■ **Request**
Retype the text of all the records below exactly, line for line, leaving the pictures out of your answer.

■ **Material provided**
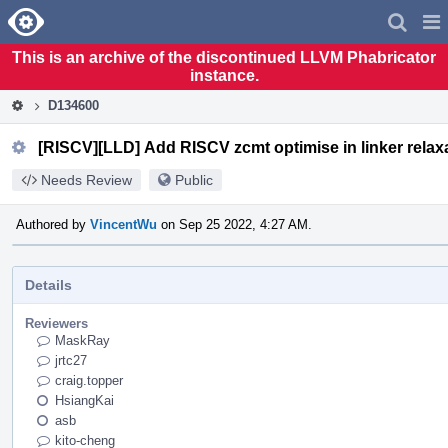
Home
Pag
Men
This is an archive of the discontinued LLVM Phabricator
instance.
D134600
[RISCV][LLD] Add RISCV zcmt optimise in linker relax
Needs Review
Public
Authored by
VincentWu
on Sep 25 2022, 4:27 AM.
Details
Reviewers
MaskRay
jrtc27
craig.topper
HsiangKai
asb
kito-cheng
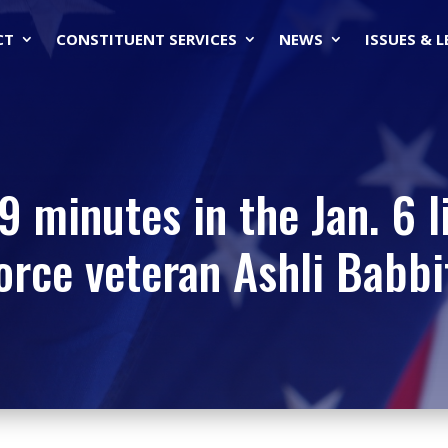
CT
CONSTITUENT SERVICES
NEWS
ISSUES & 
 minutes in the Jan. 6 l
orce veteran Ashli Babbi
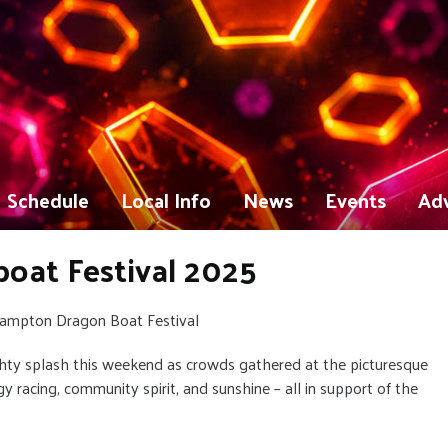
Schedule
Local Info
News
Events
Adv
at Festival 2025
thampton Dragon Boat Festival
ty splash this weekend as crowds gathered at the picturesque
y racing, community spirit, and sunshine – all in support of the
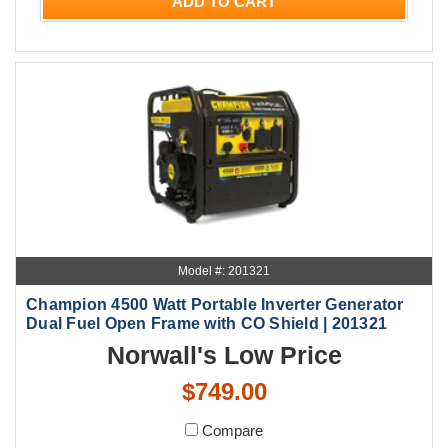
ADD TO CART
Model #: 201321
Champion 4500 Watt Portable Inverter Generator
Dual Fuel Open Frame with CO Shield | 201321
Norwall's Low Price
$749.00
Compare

■ **Result of this task**
Home
Pag
Men
This is an archive of the discontinued LLVM Phabricator
instance.
D134600
[RISCV][LLD] Add RISCV zcmt optimise in linker relax
Needs Review
Public
Authored by
VincentWu
on Sep 25 2022, 4:27 AM.
Details
Reviewers
MaskRay
jrtc27
craig.topper
HsiangKai
asb
kito-cheng
CT
CONSTITUENT SERVICES
NEWS
ISSUES & 
 minutes in the Jan. 6 l
orce veteran Ashli Babbi
Schedule
Local Info
News
Events
Adv
at Festival 2025
thampton Dragon Boat Festival
ty splash this weekend as crowds gathered at the picturesque
y racing, community spirit, and sunshine – all in support of the
ADD TO CART
Model #: 201321
Champion 4500 Watt Portable Inverter Generator
Dual Fuel Open Frame with CO Shield | 201321
Norwall's Low Price
$749.00
Compare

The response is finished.